My daughter came home from high school yesterday and shared with me inquiries she had endured from her peers and teachers about the upcoming TV movie about her aunt Whitney. She was somewhat exasperated and said she did not get it – that a woman who claimed to be her aunt’s friend would direct a movie that seems so unloving towards her Aunt, and how it could affect her cousin Krissi. I share with you the thoughts I shared with my daughter yesterday – that there is often a fine line that separates elevation and degradation in the industry. What lifts up one person in the headlines may in fact destroy another. I don’t think it ever entered their minds that they were assaulting the legacy of another individual; they just want the job or the opportunity to shine. But to do so in such an incredible way, to go after someone who cannot correct what you get wrong, someone who – like so many people, and especially women – struggled to hold up their humanity and live with dignity despite their personal challenges, is wrong.
It is easy to turn a blind eye to other people if you’re not careful. But the needs of Whitney’s family matter. We have dealt with her every emotion from the day she was born until the day she died, which gives us absolute position and absolute authority as a family to feel the way we do about her legacy. We matter. We’re still here. Why wasn’t there a call to myself, Gary, Cissy or even her daughter? Why deny selected members of the family an advanced copy of the film? As we once again enter a season of bereavement and the strategic timing so close to the anniversary of Whitney’s death, this is a disappointment that any of us who loved her could do without. This creative pursuit at the expense of the integrity of such an iconic woman, who is voiceless today, reeks of condemnation and deceit. It reeks of enslavement to an industry that will likely do the same to you one day. As my grandmother used to say, “Keep living.”
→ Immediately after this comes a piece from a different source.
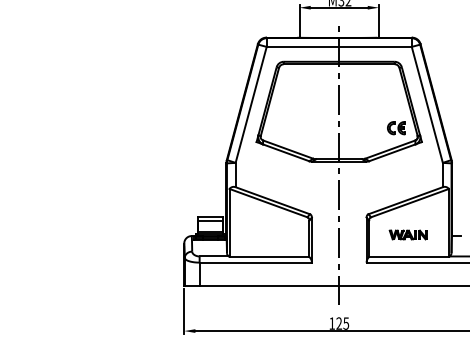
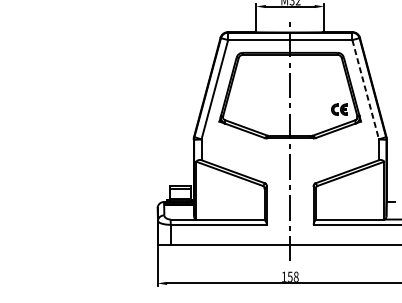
line: (427, 105) -> (365, 90), solid -> dashed
part: (407, 234) -> (348, 200), removed
text: (342, 323) -> (293, 276), 125 -> 158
I say this to all Whitney’s family, friends and fan base: If you watch this movie, watch it knowing that Lifetime is notorious for making bad biopics of deceased celebrities and brace yourself for the worst. You should not be surprised that someone decided to do a made for TV biopic. And, I might add, without the family’s blessing and despite her mother’s request to not do this movie. It happens every day. But misrepresenting the term friendship to advance an agenda is not only disrespectful and dishonest but a slap in the face to her true and loyal friends. You should expect people will always rise to the occasion for prominence and profit – not love, respect or honor. I question the morality of the making of this because of the lack of experience knowing Whitney’s life. Never would Whitney allow her story to be told by an inexperienced team and how naive of anyone to think otherwise, unless you’re caught up in illusions of grandeur that you can just do anything and people will accept it. This made for TV movie is certainly not a trailer to Whitney’s life story.
God gave us a gift in Whitney and she gave us her best, despite what stories are told. We will wear a breastplate of armor for Whitney and that’s what friends are for. In the spirit of Whitney’s “I Go To The Rock”: “On Christ the solid rock I stand.. all other ground is sinking sand.” Let’s just be peaceful in all of this.
Truth is violated by silence just as much as by a lie.